## STUDY MATERIAL

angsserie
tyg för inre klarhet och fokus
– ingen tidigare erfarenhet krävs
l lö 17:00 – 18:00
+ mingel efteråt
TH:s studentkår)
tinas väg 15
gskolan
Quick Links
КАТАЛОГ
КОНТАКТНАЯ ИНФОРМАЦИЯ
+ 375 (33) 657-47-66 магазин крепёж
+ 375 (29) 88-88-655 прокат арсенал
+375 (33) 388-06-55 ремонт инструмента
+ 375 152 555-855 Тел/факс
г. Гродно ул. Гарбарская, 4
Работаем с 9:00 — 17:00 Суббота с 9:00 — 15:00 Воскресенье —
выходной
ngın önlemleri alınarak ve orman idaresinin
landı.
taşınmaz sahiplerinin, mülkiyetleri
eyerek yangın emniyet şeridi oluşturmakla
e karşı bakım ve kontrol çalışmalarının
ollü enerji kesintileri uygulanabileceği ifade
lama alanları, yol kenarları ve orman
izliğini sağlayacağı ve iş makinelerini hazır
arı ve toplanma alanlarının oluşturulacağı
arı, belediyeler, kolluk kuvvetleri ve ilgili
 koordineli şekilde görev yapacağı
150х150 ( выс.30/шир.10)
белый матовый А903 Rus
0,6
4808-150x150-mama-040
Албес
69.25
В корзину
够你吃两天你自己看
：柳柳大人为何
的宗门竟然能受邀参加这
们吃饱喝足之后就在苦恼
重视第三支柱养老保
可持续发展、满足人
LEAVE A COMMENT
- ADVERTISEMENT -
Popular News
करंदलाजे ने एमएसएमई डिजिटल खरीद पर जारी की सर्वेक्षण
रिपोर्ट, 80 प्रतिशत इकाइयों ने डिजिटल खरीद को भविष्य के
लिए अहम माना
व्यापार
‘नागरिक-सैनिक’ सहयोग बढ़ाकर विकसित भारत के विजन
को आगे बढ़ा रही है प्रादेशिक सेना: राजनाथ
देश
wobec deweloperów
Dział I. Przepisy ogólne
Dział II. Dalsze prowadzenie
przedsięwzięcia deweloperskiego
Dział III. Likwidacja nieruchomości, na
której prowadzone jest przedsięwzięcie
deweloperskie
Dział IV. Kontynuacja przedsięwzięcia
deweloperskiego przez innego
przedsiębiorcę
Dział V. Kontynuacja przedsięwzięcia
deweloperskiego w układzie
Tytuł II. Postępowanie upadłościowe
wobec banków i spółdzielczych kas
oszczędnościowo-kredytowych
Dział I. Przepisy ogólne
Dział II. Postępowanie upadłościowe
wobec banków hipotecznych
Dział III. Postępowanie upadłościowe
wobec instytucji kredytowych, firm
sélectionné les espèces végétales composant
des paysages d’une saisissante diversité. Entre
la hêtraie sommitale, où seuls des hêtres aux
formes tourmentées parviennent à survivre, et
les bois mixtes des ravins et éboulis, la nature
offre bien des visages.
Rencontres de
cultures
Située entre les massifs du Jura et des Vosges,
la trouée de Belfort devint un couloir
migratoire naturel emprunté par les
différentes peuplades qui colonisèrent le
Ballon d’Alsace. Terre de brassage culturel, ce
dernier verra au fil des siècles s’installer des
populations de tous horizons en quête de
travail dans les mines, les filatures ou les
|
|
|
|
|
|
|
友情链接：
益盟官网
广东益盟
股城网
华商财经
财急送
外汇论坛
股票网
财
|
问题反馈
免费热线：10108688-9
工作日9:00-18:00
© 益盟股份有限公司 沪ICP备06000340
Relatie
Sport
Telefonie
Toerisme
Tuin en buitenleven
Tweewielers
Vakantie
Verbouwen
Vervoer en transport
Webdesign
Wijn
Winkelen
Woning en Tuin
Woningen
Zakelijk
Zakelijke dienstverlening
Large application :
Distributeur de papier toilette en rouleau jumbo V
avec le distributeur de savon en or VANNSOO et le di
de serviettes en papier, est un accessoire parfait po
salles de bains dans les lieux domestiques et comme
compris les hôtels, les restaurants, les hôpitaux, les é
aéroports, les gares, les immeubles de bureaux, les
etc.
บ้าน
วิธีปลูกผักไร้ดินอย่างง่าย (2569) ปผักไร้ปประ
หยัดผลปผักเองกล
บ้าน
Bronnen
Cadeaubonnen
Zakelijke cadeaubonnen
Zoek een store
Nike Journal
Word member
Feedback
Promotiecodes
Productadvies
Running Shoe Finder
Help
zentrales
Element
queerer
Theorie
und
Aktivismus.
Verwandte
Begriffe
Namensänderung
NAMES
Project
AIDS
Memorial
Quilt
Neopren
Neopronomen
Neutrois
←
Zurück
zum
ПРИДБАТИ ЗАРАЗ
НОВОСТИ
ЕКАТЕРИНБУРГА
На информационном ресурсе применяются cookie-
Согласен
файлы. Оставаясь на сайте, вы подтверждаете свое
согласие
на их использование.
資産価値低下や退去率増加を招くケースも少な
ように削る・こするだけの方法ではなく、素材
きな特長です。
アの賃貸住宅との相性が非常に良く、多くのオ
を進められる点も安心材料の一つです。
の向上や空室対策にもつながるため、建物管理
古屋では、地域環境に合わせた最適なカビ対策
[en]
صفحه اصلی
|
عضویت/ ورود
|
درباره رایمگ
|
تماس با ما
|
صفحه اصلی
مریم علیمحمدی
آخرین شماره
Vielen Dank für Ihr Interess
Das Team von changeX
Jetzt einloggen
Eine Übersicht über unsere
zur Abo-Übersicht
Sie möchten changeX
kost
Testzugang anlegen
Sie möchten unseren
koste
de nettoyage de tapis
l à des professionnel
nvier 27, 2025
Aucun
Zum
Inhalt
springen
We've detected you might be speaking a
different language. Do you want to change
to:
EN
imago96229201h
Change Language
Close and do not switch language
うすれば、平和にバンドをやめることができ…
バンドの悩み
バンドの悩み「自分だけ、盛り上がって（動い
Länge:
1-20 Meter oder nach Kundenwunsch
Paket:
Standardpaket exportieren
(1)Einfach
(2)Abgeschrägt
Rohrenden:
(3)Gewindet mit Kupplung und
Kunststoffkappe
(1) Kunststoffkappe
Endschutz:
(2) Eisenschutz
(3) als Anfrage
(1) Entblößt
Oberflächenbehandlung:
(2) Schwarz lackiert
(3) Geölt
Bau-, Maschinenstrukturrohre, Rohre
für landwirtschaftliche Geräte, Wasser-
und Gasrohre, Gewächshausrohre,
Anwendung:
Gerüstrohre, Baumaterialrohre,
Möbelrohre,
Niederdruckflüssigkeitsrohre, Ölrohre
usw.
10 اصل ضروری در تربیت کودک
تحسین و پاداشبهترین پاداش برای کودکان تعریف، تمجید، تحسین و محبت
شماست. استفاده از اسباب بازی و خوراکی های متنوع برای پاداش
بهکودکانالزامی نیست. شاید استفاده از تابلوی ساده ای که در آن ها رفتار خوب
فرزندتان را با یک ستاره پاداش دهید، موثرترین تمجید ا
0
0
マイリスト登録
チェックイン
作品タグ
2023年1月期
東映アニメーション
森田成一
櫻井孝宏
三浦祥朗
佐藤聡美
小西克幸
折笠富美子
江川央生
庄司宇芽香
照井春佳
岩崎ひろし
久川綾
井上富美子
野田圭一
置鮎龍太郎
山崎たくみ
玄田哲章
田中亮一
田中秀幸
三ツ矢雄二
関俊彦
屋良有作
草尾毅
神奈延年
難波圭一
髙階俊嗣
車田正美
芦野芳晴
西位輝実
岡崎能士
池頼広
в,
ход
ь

## ABOUT THIS EXERCISE
Your task is to quote, without any alteration, the lines running from the top of the records to the line that holds "Dział II. Dalsze prowadzenie", both included.

## PROBLEM SOLUTION
angsserie
tyg för inre klarhet och fokus
– ingen tidigare erfarenhet krävs
l lö 17:00 – 18:00
+ mingel efteråt
TH:s studentkår)
tinas väg 15
gskolan
Quick Links
КАТАЛОГ
КОНТАКТНАЯ ИНФОРМАЦИЯ
+ 375 (33) 657-47-66 магазин крепёж
+ 375 (29) 88-88-655 прокат арсенал
+375 (33) 388-06-55 ремонт инструмента
+ 375 152 555-855 Тел/факс
г. Гродно ул. Гарбарская, 4
Работаем с 9:00 — 17:00 Суббота с 9:00 — 15:00 Воскресенье —
выходной
ngın önlemleri alınarak ve orman idaresinin
landı.
taşınmaz sahiplerinin, mülkiyetleri
eyerek yangın emniyet şeridi oluşturmakla
e karşı bakım ve kontrol çalışmalarının
ollü enerji kesintileri uygulanabileceği ifade
lama alanları, yol kenarları ve orman
izliğini sağlayacağı ve iş makinelerini hazır
arı ve toplanma alanlarının oluşturulacağı
arı, belediyeler, kolluk kuvvetleri ve ilgili
 koordineli şekilde görev yapacağı
150х150 ( выс.30/шир.10)
белый матовый А903 Rus
0,6
4808-150x150-mama-040
Албес
69.25
В корзину
够你吃两天你自己看
：柳柳大人为何
的宗门竟然能受邀参加这
们吃饱喝足之后就在苦恼
重视第三支柱养老保
可持续发展、满足人
LEAVE A COMMENT
- ADVERTISEMENT -
Popular News
करंदलाजे ने एमएसएमई डिजिटल खरीद पर जारी की सर्वेक्षण
रिपोर्ट, 80 प्रतिशत इकाइयों ने डिजिटल खरीद को भविष्य के
लिए अहम माना
व्यापार
‘नागरिक-सैनिक’ सहयोग बढ़ाकर विकसित भारत के विजन
को आगे बढ़ा रही है प्रादेशिक सेना: राजनाथ
देश
wobec deweloperów
Dział I. Przepisy ogólne
Dział II. Dalsze prowadzenie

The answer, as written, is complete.